Below is a listing. Write out exactly its lines between the one holding "figured white silk" and the one holding "buying some of", inclusive.

☆ ☆ ☆

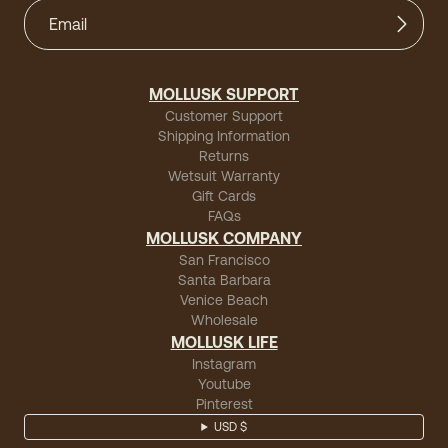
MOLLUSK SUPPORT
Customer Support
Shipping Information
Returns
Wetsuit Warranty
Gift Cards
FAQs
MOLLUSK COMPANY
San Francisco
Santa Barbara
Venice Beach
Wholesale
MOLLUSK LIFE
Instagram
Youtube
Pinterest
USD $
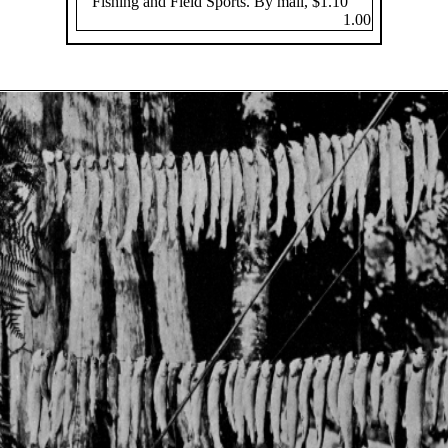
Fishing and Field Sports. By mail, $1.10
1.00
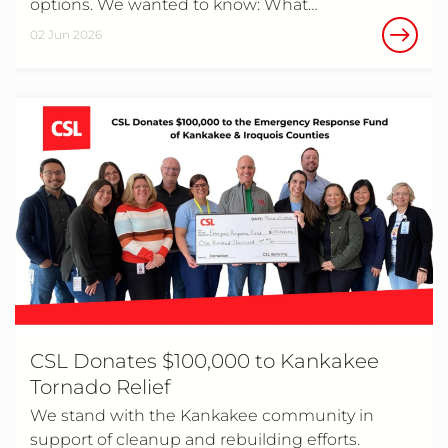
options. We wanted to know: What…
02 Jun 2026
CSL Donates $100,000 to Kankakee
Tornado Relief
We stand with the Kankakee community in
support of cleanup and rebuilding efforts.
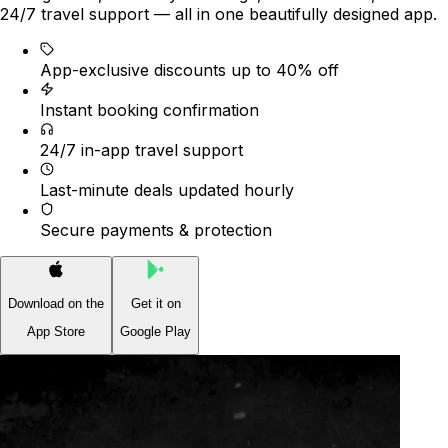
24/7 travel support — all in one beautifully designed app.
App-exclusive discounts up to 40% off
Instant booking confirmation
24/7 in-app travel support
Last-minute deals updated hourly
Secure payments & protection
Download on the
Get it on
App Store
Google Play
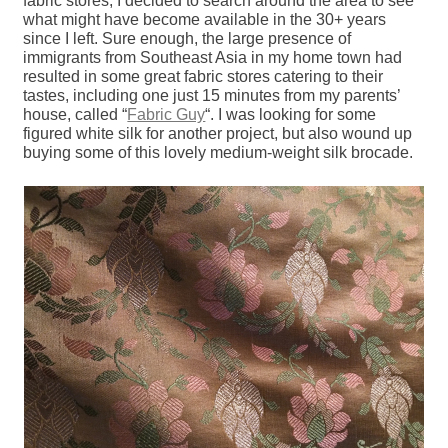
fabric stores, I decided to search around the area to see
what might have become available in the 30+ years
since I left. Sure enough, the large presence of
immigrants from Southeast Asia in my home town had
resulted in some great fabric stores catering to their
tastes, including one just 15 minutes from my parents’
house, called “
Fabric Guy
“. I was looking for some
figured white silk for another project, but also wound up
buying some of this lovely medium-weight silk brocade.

☆ ☆ ☆

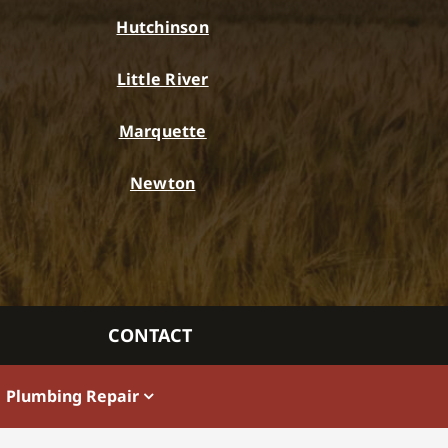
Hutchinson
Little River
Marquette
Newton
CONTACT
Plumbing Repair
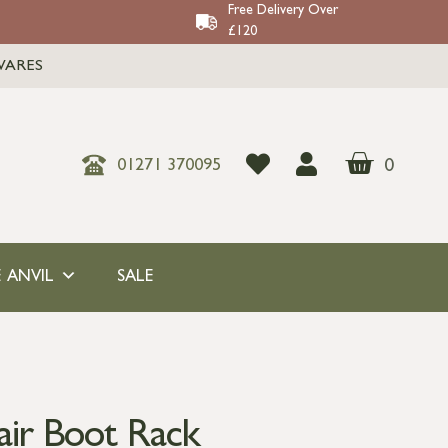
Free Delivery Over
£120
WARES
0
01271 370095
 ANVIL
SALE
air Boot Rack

☆ ☆ ☆

ANSWER FOR THIS EXERCISE:
figured white silk for another project, but also wound up
buying some of this lovely medium-weight silk brocade.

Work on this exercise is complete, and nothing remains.